For Case Study 2, at least six benefits were identified as potential decision framework contributions:

  • As in Case Study 1, strategic goals integrating Digital Engineering/ BIM and WHS management would have been captured in high-level organisational information requirements instead of being confined to project objectives. The proposed Decision Framework recommends foregrounding “integrated” BIM/ DE for WHS management consistently across all tiers of goal: project-specific goals as well as in organisational objectives that transcend project goals. The Decision Framework would sensitise users to the fact that, in this case, BIM/WHS integration is emerging at the project level but remains inconsistent at the higher-level vision documents and in organisational-level targets.
  • If the Decision Framework had been used, supply chain capability requirements for the project would have been clearly defined before project planning. Case Study 2 project documents offer general statements stating that the supply chain is expected to have the “ability to use models for a range of purposes”. Documents do not specify required knowledge, skills and competencies, a practice recommended in the Decision Framework. Follow up interviews confirm this as an area for improvement.
  • Tender evaluation panels would have been broadened to include professionals with expertise in BIM-enabled WHS management. In Case Study 2, there is no clear evidence that WHS management professionals or someone with knowledge and experience in identifying WHS risks, participated in tender evaluation, although findings do suggest they were involved early and regularly in the project. The Decision Framework recommends that tender evaluation panels should be diversified to include professionals capable of assessing a supply chain’s WHS methods, capabilities and performance.

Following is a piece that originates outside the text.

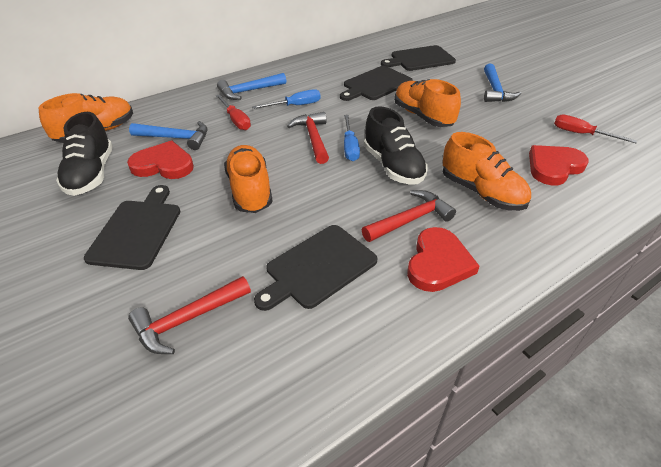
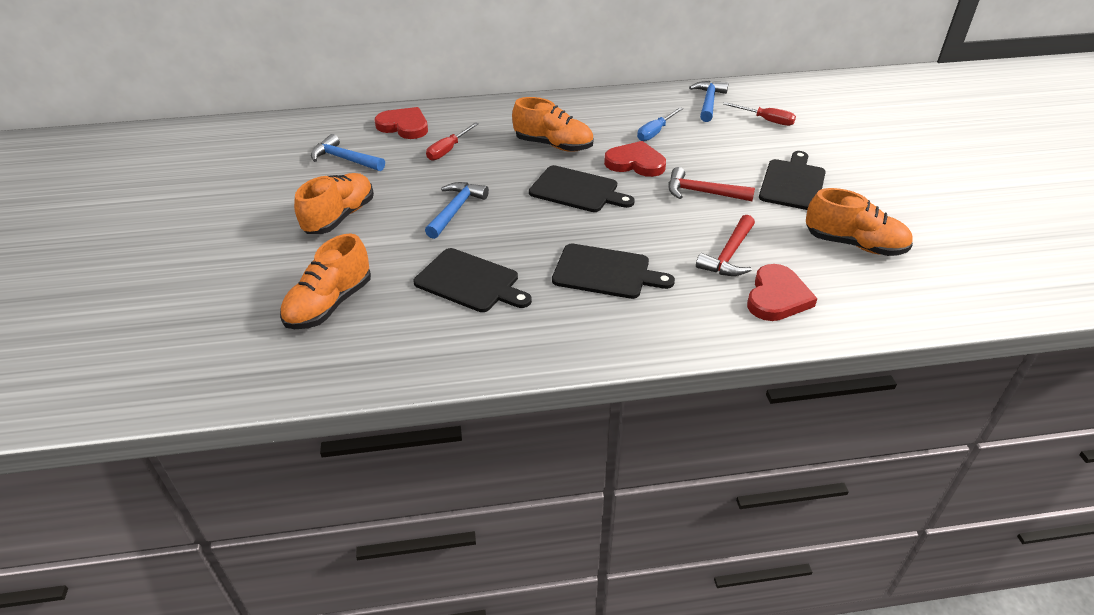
black shoe: [56,112,113,196] [364,106,428,184] = 2 -> none = 0
blue screwdriver: [252,89,321,109] [344,115,360,161] = 2 -> [637,107,683,141] = 1
red hammer: [128,276,251,354] [287,112,329,164] [362,190,456,242] = 3 -> [668,167,755,201] [696,215,755,276] = 2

  • Assessment of tender submissions, including the pre-contract DEXP, would have been conducted in a much more rigorous manner. In the case study, assessment of this submission has been described as being something of “a light touch”. Documentary evidence indicates that the client-defined certain content to be included in the pre-contract DEXP: explanations about the structured sharing and use of digital data, strategies for model sharing, approaches for clash detection. Follow up interviews indicate that assessment was not particularly rigorous, with some aspects of the tender evaluation being described as “subjective” and limited to binary decision-making, for example, checking “whether an item was (simply) mentioned or not”. The Decision Framework proposes strategies to counter this.
  • If the Decision Framework had been utilised, more comprehensive strategies for managing digital data related to safety would have been implemented. In Case Study 2, “Safety” was a metadata identifier allowing the tagging and collection of safety data, which is clearly a useful development. However, such digital data management was still sub optimised as much of it was compiled into spreadsheets instead of being incorporated into the model. The Decision Framework highlights the need for establishing the currency and accuracy of WHS data, and while there is emerging evidence of the ability to build a repository of WHS information through the management of digital safety data, the full potential of digitally-supported WHS decision-making has not yet been attained.

The suite of guidelines is the beginning of a new approach to improving the adoption of the integration of BIM for WHS management in our industry. The next step is to develop more detailed guidelines and standards at the project level to support the strategic approach presented in this study. It is time we did better. The final Phase of this study is focussed on Engagement to present the findings and outcomes of the study to industry and government. This does not include an Implementation and Evaluation Phase; however, that would be a useful future direction.